This stimulus or "reactivation," which simply extends the useful life of an ordinary battery, can be done by passing a current in the opposite direction to the normal, that is to say, that which occurs when it supplies energy.
Whether the reader will use many batteries in their experiments or still want to show how batteries can be reactivated the assembly of this design may be interesting. The simple apparatus we describe allows the reactivation of small, medium or large common batteries and will prolong their life. It basically consists of a power supply with current limiting.
HOW IT WORKS
The current that must circulate through the cells for reactivation must be continuous and there must be some type of device that limits its intensity. If the current is too intense, excessive heat may be generated inside the battery and even gas bubbles that will cause the battery to leak or, worse, explode.
Thus, in our charger we have at the input a transformer that lowers the voltage of the power network to a safe value and at the same time isolates the network so that there is no danger of shocks in its handling.
The alternating voltage obtained in the transformer is then rectified by diodes and then filtered applied to a resistor in series with the batteries that must be reactivated. The resistor is the current limiter that prevents high currents from flowing, thus causing heating problems or even danger of explosion.
ASSEMBLY
In figure 1 we have the complete diagram of the apparatus.
In figure 2 we have the arrangement of its components in a terminal strip.

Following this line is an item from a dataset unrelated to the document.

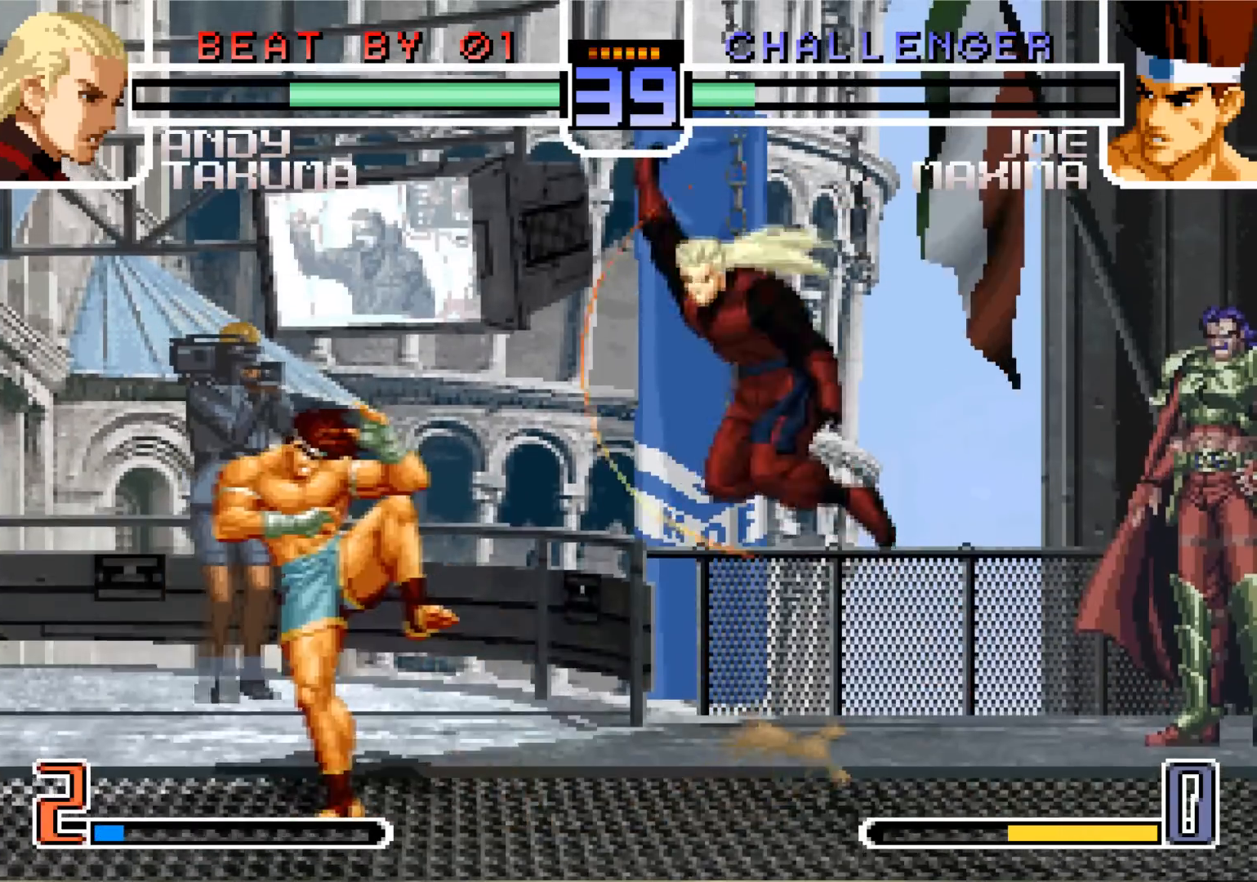
{"buttons": ["SQUARE", "R1"], "left_stick": "down", "events": [[151, "R1", "down"], [284, "R1", "up"], [351, "R1", "down"], [351, "SQUARE", "down"], [351, "left_stick", "down"], [368, "TRIANGLE", "down"], [434, "TRIANGLE", "up"], [451, "R1", "up"], [451, "SQUARE", "up"], [484, "R1", "down"], [484, "SQUARE", "down"]]}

The transformer has primary winding according to the power network (110 V or 220 V) and secondary winding of 9 + 9 V with current from 300 to 500 mA.
The diodes are of type 1N4002 or equivalent and the electrolytic capacitor must have a working voltage of 16 V or more. The resistors R1 and R2 that determine the intensity of the reactivation current according to the batteries are 1 watt or larger. The switch S1 switches the resistor, thus determining the intensity of the reactivation current of the batteries according to their type.
For batteries we suggest the use of brackets according to their size. Note that the connection of the stand must be made with care to the polarity of the wires.
TEST AND USE
Simply put the batteries to be re-activated in the holder and turn the unit on. Also check that rechargeable batteries are no longer in an overdrive state when there are signs of leakage or corrosion. In this case, do not attempt to reactivate since there is no possibility of having a good result, they can still leak, putting the integrity of the device at risk. Do not attempt to reactivate any type of battery other than ordinary batteries, as there is a risk of leakage or explosion.
The reactivation time of ordinary dry batteries can vary from 30 minutes to 2 hours. If after this time any of the batteries do not "show signs of recovery", do not try again, because there is no longer any substance that can be reactivated inside. Throw the pile away.
When connecting the battery holder always observe the polarity by the color of the claws.
WHAT TO EXPLAIN
Explain the principle of common batteries and why they can’t be recharged: the reaction that produces energy is irreversible. Show how an electric current flowing through the battery can reactivate.
Explain in rechargeable batteries and batteries the principle of operation is different and the reverse current actually reverses the chemical reaction by recharging them.
SUGGESTIONS
If you have skill, see how to make a lead-acid accumulator. This battery can be recharged many times by our device. See, however, that in this accumulator enter toxic substances that require very careful handling. Ask the science teacher for guidance. This unit can also recharge nicad batteries. Take the time to explain how they work.
This power supply can also be used in experiments involving current fields or other applications requiring continuous currents.
D1, D2 - 1N4002 or equivalent - silicon diodes
T1 - Transformer with primary according to the local and secondary network of 9 + 9 V x 300 mA
C1 - 470 uF /16 V - electrolytic capacitor
R1 – 47 ohm x 1 W - resistor - yellow, violet, black
R2 - 100 ohm x 1 W - resistor - brown, black, brown
S1 - 1-pole x 2 positions
Several:
Mounting box, power cable, terminal bridge, battery holder, alligator clips, wires, solder, etc.